# Work to complete
The response must consist of the lines below from the one with "right shoulder: (493, 413)" through the one with "left elbow: (1163, 719)", exactly as they appear and with both ends kept.

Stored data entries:

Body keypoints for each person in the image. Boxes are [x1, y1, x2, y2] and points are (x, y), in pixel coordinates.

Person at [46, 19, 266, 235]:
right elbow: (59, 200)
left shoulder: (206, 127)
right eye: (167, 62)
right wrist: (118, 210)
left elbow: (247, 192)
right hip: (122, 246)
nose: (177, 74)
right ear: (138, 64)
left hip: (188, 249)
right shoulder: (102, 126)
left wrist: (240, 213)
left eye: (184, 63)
* * *
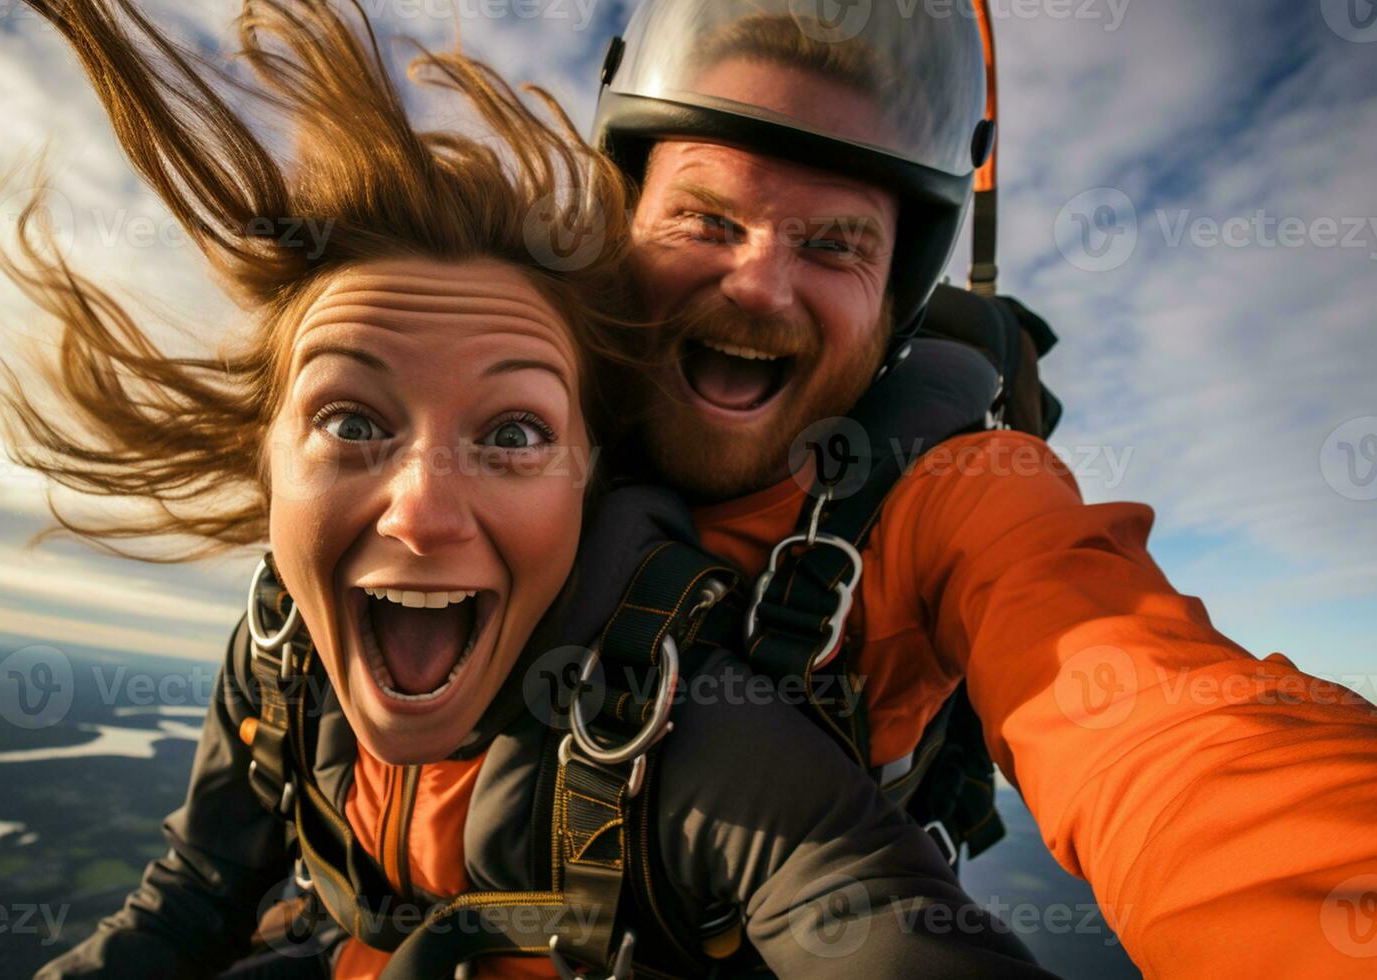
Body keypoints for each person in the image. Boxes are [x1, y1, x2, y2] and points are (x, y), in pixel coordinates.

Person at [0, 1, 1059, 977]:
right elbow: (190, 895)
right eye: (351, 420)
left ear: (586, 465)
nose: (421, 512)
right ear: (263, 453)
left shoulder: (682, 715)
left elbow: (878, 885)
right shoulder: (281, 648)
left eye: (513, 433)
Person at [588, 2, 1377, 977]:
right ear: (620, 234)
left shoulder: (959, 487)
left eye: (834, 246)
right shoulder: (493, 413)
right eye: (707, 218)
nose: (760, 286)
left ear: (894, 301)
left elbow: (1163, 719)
...
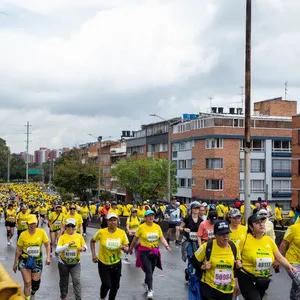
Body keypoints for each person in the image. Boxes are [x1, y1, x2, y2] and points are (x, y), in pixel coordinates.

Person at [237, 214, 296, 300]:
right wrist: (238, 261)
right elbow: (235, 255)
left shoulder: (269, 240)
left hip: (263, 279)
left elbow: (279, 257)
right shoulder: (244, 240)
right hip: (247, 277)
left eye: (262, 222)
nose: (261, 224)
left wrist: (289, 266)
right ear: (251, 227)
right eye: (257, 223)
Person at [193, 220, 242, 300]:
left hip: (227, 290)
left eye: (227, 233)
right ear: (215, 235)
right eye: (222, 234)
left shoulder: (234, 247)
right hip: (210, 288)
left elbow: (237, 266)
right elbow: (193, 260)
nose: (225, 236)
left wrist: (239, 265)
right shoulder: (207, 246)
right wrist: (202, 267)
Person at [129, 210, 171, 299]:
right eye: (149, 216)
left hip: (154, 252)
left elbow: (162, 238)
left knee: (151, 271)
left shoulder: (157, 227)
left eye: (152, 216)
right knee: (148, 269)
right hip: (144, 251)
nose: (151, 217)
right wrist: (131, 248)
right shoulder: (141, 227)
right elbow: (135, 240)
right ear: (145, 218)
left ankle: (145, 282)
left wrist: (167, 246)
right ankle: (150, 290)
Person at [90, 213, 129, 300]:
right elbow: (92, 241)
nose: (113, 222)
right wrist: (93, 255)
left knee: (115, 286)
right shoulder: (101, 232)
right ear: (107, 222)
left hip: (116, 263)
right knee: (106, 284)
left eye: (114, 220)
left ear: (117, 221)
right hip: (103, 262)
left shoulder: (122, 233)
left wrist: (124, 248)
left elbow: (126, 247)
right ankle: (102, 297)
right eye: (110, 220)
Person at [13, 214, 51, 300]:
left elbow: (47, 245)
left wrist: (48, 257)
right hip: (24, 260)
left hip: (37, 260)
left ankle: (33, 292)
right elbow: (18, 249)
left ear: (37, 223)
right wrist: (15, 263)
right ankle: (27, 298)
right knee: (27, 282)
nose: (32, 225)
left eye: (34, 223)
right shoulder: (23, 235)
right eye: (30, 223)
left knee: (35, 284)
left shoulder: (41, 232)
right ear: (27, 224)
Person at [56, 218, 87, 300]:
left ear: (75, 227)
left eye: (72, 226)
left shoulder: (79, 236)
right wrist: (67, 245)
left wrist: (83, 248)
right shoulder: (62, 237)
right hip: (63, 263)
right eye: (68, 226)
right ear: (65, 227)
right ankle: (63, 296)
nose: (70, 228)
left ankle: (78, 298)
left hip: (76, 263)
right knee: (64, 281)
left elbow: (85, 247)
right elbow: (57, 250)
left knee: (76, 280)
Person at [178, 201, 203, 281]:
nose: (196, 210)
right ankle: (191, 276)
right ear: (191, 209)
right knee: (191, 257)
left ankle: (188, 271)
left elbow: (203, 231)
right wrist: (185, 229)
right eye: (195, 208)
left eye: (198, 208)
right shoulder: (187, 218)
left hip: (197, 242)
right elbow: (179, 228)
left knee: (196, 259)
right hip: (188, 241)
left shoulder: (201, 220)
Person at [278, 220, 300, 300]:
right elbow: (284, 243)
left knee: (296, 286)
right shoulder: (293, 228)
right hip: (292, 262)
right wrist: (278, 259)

# Solved exercise
right shoulder: (493, 413)
right eye: (707, 218)
nose: (760, 286)
left ear: (894, 301)
left elbow: (1163, 719)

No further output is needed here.